* **WHAT THE EXERCISE ASKS**: Repeat the records below word for word, starting at their first line and ending with the line that contains "order: Verongiida".

* **Collected data**:
----------------------------------------

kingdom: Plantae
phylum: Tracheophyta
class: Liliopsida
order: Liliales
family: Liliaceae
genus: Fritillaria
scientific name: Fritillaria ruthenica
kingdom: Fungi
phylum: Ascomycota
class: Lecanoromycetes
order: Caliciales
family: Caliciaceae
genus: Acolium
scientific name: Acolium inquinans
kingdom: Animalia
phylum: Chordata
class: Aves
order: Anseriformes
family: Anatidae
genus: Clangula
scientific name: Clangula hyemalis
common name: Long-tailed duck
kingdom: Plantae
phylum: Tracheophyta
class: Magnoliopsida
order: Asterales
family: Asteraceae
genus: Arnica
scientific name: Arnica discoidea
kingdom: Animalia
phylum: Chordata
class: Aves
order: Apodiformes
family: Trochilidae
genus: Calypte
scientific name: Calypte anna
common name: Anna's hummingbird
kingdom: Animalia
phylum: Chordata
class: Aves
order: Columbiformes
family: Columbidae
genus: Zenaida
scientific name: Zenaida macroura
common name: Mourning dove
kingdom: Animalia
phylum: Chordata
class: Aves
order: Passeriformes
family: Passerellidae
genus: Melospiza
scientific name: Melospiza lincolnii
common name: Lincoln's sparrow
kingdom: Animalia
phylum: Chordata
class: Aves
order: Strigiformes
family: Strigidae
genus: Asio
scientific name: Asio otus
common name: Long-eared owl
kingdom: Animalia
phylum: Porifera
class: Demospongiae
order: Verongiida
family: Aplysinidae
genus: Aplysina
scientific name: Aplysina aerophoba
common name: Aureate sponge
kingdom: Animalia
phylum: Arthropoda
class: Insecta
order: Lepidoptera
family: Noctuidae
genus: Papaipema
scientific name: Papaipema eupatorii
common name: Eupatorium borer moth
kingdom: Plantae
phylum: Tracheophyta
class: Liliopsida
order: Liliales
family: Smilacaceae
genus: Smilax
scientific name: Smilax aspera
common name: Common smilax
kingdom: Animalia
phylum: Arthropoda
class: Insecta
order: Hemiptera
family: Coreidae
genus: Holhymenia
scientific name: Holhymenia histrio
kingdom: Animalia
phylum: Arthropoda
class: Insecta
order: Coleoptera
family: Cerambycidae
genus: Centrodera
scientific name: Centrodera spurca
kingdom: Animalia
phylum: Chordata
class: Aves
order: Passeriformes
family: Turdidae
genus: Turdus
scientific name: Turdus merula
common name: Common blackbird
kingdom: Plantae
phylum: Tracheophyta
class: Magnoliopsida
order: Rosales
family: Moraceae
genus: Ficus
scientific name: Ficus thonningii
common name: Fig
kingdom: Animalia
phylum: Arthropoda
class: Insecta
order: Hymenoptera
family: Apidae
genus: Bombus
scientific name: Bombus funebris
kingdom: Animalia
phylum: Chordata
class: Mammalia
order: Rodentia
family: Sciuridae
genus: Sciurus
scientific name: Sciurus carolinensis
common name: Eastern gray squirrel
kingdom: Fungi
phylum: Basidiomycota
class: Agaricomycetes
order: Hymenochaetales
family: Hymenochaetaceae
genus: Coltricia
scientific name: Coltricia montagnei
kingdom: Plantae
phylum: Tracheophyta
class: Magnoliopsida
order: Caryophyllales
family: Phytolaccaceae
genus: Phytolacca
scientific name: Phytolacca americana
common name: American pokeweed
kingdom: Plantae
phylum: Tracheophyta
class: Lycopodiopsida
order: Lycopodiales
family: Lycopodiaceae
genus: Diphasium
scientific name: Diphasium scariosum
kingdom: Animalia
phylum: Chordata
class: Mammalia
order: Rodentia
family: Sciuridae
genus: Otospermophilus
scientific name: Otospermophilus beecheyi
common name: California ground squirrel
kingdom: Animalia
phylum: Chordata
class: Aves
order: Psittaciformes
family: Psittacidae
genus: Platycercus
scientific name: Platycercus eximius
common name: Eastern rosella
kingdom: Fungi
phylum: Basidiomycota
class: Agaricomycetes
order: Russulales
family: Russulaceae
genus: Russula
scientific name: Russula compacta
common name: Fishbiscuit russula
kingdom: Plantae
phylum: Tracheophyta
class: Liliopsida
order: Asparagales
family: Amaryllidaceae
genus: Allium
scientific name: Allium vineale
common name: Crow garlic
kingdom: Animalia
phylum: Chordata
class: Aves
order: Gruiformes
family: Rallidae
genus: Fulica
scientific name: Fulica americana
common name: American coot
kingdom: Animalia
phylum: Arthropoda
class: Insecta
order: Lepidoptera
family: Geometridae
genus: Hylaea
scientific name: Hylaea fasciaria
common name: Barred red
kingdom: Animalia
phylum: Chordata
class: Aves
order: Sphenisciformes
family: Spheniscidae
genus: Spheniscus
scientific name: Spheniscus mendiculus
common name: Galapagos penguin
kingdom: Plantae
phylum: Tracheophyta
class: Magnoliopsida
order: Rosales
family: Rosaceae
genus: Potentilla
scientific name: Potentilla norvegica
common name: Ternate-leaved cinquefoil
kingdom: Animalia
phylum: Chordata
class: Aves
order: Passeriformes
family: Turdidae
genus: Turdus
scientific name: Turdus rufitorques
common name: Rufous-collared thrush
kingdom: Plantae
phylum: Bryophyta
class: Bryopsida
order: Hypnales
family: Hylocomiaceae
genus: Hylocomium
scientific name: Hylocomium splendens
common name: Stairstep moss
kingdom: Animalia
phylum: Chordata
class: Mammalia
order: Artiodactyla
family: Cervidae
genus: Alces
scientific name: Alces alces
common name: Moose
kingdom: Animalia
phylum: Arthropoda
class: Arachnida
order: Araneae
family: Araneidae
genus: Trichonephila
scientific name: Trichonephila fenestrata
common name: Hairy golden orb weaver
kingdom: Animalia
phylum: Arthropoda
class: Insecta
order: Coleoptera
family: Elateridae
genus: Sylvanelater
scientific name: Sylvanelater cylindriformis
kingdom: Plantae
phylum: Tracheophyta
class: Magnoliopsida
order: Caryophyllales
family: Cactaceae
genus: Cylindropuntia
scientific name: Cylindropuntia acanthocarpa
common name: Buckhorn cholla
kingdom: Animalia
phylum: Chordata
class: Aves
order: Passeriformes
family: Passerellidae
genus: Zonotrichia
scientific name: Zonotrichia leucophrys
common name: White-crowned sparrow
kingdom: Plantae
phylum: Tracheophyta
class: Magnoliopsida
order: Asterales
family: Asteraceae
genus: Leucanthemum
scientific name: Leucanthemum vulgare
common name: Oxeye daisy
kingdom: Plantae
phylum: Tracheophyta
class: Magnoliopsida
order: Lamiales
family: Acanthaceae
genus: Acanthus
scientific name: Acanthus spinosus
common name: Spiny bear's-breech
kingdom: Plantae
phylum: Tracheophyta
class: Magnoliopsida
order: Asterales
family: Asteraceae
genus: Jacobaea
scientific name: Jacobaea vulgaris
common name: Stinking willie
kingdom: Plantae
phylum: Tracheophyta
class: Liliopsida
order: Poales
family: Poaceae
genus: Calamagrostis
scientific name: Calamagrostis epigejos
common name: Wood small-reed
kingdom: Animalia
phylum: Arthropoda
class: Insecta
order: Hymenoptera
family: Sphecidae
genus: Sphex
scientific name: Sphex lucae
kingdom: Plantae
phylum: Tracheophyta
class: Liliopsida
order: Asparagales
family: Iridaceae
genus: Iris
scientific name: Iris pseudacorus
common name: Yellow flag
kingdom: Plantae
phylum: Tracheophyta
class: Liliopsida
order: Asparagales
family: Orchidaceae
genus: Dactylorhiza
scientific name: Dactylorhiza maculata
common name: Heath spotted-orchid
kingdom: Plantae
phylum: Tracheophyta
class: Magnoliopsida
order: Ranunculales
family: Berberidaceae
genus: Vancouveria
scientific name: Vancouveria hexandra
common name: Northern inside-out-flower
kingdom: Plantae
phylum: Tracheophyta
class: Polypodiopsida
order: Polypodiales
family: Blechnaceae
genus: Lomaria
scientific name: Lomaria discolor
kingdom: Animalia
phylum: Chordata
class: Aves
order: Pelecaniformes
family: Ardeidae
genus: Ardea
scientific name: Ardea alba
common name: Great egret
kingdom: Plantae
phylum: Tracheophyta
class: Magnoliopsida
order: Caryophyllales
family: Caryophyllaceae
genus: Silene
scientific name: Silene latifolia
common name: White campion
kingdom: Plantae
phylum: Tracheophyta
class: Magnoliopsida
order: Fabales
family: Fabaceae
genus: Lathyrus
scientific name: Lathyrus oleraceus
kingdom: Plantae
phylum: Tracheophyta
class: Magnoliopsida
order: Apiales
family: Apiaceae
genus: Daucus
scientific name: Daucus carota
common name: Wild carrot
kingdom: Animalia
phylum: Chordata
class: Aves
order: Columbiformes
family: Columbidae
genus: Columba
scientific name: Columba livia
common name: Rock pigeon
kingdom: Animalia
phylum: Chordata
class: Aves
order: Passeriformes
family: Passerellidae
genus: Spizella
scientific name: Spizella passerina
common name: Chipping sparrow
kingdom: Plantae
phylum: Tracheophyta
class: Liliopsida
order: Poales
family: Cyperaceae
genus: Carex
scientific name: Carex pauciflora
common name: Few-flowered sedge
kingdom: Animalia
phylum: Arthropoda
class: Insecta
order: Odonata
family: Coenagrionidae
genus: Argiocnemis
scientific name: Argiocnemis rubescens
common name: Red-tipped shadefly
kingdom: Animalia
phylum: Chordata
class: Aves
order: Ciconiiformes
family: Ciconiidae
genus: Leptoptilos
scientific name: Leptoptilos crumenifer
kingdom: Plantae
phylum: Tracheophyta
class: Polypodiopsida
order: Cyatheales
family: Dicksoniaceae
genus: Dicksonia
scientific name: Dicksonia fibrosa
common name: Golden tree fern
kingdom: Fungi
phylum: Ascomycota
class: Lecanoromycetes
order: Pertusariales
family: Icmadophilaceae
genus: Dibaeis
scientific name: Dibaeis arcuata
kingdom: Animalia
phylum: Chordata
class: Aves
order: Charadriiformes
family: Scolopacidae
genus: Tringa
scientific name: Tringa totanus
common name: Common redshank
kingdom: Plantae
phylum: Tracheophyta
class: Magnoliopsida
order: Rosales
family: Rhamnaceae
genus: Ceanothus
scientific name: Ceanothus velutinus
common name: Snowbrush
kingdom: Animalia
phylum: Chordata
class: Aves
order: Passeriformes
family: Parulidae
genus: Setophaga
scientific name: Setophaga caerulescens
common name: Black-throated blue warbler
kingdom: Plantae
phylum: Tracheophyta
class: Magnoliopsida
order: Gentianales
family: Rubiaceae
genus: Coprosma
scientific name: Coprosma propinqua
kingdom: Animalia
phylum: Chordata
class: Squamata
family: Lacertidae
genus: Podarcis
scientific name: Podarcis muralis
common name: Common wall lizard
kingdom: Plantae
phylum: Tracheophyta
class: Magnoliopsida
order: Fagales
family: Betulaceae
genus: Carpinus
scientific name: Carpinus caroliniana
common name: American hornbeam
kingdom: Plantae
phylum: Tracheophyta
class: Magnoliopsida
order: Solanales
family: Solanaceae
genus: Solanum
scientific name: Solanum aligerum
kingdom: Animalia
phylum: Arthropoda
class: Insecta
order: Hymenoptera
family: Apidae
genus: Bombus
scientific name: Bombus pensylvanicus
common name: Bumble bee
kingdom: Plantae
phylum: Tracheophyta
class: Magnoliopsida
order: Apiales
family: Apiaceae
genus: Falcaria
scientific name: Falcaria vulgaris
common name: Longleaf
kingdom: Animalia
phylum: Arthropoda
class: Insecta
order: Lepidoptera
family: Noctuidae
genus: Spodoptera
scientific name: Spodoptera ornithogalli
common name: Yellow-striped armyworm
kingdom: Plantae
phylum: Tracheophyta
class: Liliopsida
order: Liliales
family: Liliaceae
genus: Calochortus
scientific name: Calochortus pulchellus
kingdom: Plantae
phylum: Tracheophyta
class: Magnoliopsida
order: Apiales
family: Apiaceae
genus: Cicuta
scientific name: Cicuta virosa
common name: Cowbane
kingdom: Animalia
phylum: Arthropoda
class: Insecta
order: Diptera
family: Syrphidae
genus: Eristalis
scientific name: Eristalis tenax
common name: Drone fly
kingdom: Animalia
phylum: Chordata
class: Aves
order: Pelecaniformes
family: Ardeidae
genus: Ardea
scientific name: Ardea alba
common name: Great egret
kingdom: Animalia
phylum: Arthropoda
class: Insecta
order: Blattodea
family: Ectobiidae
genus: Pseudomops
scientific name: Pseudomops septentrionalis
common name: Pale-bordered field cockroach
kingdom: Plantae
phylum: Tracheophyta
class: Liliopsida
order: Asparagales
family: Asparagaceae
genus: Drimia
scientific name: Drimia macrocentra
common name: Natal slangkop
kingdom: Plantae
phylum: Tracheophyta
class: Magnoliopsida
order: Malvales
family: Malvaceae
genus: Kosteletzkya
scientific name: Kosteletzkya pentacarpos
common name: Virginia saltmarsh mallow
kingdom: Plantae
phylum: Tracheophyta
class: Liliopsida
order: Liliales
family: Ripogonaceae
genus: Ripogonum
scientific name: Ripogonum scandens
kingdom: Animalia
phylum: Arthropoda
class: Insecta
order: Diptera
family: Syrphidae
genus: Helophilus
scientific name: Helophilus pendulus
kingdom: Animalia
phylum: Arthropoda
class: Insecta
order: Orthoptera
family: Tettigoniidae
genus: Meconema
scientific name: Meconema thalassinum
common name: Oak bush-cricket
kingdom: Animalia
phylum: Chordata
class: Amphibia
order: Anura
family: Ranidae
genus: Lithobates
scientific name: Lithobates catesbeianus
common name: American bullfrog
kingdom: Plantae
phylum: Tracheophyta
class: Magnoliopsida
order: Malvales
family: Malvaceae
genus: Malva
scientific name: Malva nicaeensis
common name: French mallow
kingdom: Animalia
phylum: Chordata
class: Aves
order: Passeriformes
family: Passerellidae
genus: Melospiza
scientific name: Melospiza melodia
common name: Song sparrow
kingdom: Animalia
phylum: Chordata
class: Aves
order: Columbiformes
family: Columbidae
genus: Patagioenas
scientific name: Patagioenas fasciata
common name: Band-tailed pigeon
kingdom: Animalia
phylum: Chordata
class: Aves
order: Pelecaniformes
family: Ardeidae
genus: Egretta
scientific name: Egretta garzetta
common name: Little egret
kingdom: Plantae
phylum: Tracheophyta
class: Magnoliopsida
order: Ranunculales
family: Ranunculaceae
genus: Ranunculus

----------------------------------------

* **TASK ANSWER**:
kingdom: Plantae
phylum: Tracheophyta
class: Liliopsida
order: Liliales
family: Liliaceae
genus: Fritillaria
scientific name: Fritillaria ruthenica
kingdom: Fungi
phylum: Ascomycota
class: Lecanoromycetes
order: Caliciales
family: Caliciaceae
genus: Acolium
scientific name: Acolium inquinans
kingdom: Animalia
phylum: Chordata
class: Aves
order: Anseriformes
family: Anatidae
genus: Clangula
scientific name: Clangula hyemalis
common name: Long-tailed duck
kingdom: Plantae
phylum: Tracheophyta
class: Magnoliopsida
order: Asterales
family: Asteraceae
genus: Arnica
scientific name: Arnica discoidea
kingdom: Animalia
phylum: Chordata
class: Aves
order: Apodiformes
family: Trochilidae
genus: Calypte
scientific name: Calypte anna
common name: Anna's hummingbird
kingdom: Animalia
phylum: Chordata
class: Aves
order: Columbiformes
family: Columbidae
genus: Zenaida
scientific name: Zenaida macroura
common name: Mourning dove
kingdom: Animalia
phylum: Chordata
class: Aves
order: Passeriformes
family: Passerellidae
genus: Melospiza
scientific name: Melospiza lincolnii
common name: Lincoln's sparrow
kingdom: Animalia
phylum: Chordata
class: Aves
order: Strigiformes
family: Strigidae
genus: Asio
scientific name: Asio otus
common name: Long-eared owl
kingdom: Animalia
phylum: Porifera
class: Demospongiae
order: Verongiida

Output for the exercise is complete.